10. Data Protection. It is the parties’ intention that the Data shall not include personal data and that no personal data shall be processed by the Media Supplier in the provision of the Services. To the extent that any Data does include personal data, the data protection terms agreed between the Client and the Agency in the Media Services Agreement, or in any other relevant terms and conditions agreed between the Client and any Affiliate of the Agency (“Other Relevant Terms and Conditions”), shall apply between the Client and the Media Supplier in respect of the processing of personal data under the Resale Program mutatis mutandis, except that the limitations on liability in clause 8 above shall apply to any liability under this clause in substitution for any relevant limitations on liability in the Media Services Agreement or any Other Relevant Terms and Conditions. For the avoidance of doubt, no double recovery under this Agreement and any Other Relevant Terms and Conditions shall be permitted in respect of any loss related to data protection and/or privacy.
11. Priority/conflict. These terms and conditions, together with the Opt-In Letter and the Media Plan to which they relate, shall form the Agreement between the Media Supplier and the Client for the provision of Services set out in the Media Plan. In the event of a conflict between the Opt-In Letter and these terms and conditions, the Opt-In Letter will take precedence and apply to the extent of the conflict or inconsistency. In relation to its subject matter, such Agreement will prevail over any other agreements, contracts or terms, any correspondence, whether attached to any purchase order or instruction or elsewhere or implied by law, trade custom, practice or course of dealing entered into between the Client and the Media Supplier or the Media Supplier’s Affiliates
12. No Audit. Notwithstanding anything in the Media Services Agreement, nothing in this Agreement shall create or confer any right of audit in favour of the Client over the Media Supplier.

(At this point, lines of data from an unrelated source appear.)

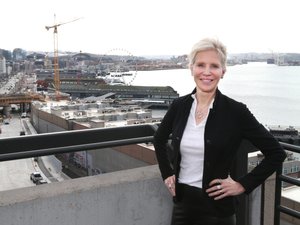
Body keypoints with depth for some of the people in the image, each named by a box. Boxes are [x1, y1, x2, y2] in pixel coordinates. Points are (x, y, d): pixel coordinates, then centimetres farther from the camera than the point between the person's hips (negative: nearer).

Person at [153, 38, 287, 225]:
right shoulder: (179, 106, -3)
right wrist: (167, 174, 9)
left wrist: (243, 184, -9)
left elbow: (276, 153, -9)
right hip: (182, 203, 4)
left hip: (216, 207, -3)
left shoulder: (235, 111, -14)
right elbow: (159, 140, 16)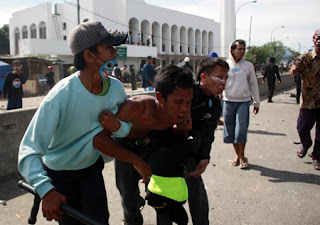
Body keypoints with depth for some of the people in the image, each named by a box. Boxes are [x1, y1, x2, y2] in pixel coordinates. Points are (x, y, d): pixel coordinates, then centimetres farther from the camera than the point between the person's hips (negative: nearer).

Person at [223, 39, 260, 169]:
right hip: (228, 101, 1)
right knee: (230, 130, 6)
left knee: (241, 129, -6)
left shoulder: (248, 65, 5)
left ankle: (242, 157, 11)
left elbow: (253, 84, 11)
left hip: (244, 101, -1)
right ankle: (237, 156, 22)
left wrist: (256, 102, 12)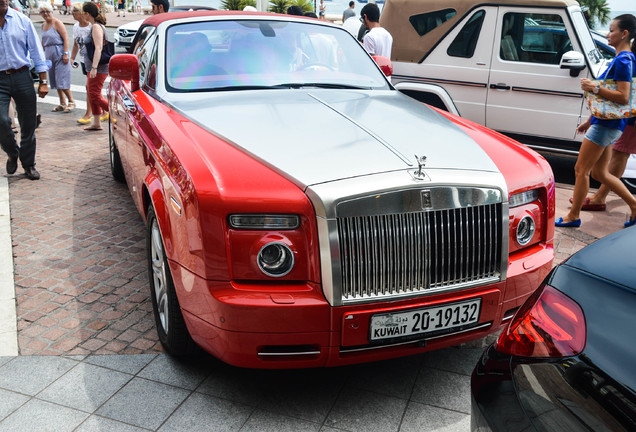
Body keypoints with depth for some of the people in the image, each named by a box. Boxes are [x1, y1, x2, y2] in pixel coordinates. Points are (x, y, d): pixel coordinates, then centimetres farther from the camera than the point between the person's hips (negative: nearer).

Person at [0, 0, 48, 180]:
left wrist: (43, 81, 2)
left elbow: (36, 51, 7)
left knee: (28, 125, 5)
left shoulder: (22, 20, 4)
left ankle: (28, 164, 22)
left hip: (22, 77, 1)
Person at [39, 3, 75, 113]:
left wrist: (65, 53, -20)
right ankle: (62, 104, 15)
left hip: (60, 54, -8)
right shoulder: (43, 25, 15)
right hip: (49, 55, 8)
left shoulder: (57, 23, -7)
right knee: (55, 81, 8)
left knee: (62, 80, -10)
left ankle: (71, 101, 3)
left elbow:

13. Entire Agreement. This Agreement constitutes the entire agreement between the parties relating to the subject matter of this Agreement. This Agreement supersedes and extinguishes all previous agreements between the parties relating to such matters and any representations and warranties previously given or made other than those contained in this Agreement.
14. Governing Law. The Agreement is governed by and construed in accordance with laws of England and Wales. Both parties also submit to the jurisdiction of the English courts as regards any claim or matter arising.
15. Third Party Rights. Unless this Agreement expressly states otherwise, any and all rights conferred on third parties under the Contracts (Rights of Third Parties) Act 1999 are hereby excluded to the fullest extent permitted by law.